## To do:
Go through the data below and return each line where the string "user" occurs.

## Extracted information:
Start of Block

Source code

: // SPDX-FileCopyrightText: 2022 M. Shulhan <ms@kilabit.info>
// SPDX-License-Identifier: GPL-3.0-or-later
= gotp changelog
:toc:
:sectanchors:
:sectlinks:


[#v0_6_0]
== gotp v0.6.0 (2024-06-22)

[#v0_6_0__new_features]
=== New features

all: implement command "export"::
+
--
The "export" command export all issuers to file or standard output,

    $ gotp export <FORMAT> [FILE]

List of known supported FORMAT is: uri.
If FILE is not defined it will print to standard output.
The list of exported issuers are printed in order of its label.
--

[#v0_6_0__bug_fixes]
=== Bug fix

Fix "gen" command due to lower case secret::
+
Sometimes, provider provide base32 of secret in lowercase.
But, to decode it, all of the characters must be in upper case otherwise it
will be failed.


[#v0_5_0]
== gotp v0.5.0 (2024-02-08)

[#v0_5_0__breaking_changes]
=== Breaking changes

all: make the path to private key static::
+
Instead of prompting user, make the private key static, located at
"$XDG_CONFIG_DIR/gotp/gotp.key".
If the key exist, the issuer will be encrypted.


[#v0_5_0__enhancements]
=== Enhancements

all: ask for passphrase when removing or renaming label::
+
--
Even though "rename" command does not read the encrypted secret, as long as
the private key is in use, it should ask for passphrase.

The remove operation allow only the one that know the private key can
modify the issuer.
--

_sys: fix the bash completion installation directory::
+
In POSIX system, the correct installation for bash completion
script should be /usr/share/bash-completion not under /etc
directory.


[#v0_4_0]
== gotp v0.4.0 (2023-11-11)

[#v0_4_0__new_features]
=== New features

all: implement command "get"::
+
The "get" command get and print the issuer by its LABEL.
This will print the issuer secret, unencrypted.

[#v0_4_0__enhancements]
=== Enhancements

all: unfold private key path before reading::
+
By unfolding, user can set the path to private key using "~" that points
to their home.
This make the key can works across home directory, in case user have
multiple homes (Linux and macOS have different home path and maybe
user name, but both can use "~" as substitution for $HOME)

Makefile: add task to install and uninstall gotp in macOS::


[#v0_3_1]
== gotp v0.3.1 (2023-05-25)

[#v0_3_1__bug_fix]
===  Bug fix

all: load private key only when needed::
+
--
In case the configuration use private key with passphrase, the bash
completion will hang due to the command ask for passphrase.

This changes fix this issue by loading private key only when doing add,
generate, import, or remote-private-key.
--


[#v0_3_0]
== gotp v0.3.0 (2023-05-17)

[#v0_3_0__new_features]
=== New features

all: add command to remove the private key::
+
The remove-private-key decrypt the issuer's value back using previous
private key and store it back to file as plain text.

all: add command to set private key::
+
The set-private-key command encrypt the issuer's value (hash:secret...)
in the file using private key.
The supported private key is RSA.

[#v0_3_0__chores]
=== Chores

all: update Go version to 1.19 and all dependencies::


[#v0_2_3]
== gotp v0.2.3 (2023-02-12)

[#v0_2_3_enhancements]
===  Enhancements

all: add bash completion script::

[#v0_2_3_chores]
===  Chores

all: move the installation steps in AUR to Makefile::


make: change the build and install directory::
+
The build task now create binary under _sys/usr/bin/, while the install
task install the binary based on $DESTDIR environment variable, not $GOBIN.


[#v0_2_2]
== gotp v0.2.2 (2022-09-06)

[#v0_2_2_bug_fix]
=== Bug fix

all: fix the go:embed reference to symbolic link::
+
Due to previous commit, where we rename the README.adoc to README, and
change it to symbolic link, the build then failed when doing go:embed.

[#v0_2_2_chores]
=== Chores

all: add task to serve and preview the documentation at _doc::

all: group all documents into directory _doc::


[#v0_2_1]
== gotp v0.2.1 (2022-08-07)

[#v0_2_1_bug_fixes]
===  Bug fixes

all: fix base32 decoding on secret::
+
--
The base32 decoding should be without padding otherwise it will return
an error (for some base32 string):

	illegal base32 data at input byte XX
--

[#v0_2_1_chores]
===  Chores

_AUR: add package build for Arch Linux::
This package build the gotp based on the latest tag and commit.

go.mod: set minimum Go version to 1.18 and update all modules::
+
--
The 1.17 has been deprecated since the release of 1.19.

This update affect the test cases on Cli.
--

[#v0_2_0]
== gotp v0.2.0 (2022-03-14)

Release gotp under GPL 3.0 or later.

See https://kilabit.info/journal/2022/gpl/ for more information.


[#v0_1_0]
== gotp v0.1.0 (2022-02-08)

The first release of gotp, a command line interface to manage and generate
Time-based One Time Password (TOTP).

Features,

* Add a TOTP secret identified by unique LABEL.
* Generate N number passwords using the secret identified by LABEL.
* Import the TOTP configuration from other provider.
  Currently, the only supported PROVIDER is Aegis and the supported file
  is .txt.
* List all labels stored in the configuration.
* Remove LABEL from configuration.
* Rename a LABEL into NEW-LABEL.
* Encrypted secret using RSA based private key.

End of Block

## Written response:
Instead of prompting user, make the private key static, located at
By unfolding, user can set the path to private key using "~" that points
This make the key can works across home directory, in case user have
user name, but both can use "~" as substitution for $HOME)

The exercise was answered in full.